**Stated goal:**
Copy out the records from the line with "name author: Hook. & Arn." up to and including the line with "collectors: E. L. Little", reproducing each line as it appears.
---------- Data for the task ----------
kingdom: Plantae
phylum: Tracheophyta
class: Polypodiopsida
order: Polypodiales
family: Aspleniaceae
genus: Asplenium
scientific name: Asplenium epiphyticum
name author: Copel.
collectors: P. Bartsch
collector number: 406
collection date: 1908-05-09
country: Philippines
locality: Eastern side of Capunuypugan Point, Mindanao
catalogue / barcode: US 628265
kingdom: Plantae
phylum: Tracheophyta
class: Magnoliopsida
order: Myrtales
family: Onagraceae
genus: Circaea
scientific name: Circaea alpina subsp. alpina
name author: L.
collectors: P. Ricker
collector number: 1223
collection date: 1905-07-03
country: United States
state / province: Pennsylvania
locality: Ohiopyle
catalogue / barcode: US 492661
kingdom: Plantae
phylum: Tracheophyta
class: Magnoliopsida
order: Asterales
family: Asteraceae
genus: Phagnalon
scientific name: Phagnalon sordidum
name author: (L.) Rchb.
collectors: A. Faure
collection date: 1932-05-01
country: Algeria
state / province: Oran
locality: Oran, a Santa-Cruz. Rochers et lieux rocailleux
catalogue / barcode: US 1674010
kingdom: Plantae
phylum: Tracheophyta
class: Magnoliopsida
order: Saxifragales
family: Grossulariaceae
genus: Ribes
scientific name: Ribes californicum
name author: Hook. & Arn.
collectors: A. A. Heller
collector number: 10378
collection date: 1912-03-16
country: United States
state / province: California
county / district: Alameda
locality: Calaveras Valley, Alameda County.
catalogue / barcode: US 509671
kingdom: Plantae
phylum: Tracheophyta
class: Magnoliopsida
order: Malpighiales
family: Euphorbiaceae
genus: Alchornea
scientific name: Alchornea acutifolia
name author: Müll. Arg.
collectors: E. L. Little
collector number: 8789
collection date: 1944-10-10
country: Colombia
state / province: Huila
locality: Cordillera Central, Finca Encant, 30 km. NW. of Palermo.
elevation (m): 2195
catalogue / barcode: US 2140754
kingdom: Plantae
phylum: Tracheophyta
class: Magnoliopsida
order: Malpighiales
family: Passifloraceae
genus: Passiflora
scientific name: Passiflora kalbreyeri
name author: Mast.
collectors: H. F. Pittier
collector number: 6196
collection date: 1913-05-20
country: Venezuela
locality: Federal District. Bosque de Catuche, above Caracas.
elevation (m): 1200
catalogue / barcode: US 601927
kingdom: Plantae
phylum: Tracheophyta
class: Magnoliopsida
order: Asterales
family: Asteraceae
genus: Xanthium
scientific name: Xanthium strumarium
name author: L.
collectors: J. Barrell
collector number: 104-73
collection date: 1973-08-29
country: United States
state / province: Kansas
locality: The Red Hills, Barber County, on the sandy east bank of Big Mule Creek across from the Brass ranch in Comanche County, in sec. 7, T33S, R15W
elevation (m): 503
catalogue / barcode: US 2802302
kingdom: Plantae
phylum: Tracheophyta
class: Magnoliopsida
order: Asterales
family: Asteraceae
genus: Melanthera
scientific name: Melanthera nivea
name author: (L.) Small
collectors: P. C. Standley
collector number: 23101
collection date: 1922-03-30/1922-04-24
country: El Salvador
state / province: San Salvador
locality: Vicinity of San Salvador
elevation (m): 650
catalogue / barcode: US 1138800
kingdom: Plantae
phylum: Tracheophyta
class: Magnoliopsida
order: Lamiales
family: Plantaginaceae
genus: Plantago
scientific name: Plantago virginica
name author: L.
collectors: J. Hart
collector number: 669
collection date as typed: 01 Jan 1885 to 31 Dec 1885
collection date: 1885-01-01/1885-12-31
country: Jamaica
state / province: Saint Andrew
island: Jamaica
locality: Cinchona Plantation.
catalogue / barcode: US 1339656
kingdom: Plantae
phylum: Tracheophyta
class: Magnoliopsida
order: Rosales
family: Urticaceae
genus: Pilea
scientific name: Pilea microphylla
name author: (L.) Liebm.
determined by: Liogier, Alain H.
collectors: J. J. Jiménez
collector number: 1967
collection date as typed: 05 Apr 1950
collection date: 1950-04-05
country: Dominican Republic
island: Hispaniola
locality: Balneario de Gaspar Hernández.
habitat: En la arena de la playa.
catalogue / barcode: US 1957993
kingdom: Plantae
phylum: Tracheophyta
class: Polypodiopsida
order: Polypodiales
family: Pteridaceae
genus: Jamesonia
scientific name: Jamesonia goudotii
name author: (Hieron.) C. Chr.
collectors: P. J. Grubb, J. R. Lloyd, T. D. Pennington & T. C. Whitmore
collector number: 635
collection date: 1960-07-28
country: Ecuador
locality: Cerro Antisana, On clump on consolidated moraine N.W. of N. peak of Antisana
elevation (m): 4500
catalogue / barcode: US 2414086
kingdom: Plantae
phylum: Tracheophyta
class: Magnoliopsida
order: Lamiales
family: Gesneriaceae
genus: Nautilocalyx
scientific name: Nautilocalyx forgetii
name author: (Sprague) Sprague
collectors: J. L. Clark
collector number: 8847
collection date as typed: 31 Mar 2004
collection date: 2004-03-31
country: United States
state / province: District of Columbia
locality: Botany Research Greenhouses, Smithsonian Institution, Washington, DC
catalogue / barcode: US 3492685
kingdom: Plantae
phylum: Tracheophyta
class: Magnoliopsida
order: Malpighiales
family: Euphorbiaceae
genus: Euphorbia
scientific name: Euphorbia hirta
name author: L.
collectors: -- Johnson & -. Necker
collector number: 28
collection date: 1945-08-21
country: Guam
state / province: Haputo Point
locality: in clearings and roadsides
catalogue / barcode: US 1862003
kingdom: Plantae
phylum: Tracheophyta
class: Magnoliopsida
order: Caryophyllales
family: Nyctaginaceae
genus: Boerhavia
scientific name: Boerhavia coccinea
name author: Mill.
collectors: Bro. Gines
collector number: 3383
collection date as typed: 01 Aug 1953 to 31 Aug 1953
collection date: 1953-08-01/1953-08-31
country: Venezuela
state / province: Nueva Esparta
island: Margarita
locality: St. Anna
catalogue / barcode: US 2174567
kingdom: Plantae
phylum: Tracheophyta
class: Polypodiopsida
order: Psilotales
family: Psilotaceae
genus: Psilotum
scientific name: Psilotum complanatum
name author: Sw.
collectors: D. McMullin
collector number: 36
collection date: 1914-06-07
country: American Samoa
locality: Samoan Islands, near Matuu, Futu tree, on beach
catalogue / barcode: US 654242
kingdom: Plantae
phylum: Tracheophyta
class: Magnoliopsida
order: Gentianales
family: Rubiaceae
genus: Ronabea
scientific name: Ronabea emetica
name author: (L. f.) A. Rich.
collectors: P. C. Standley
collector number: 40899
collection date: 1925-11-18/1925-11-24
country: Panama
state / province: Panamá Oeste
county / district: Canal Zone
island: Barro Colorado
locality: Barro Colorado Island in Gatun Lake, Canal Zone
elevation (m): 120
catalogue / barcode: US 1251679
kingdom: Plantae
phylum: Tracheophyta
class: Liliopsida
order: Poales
----------
**Solution below:**
name author: Hook. & Arn.
collectors: A. A. Heller
collector number: 10378
collection date: 1912-03-16
country: United States
state / province: California
county / district: Alameda
locality: Calaveras Valley, Alameda County.
catalogue / barcode: US 509671
kingdom: Plantae
phylum: Tracheophyta
class: Magnoliopsida
order: Malpighiales
family: Euphorbiaceae
genus: Alchornea
scientific name: Alchornea acutifolia
name author: Müll. Arg.
collectors: E. L. Little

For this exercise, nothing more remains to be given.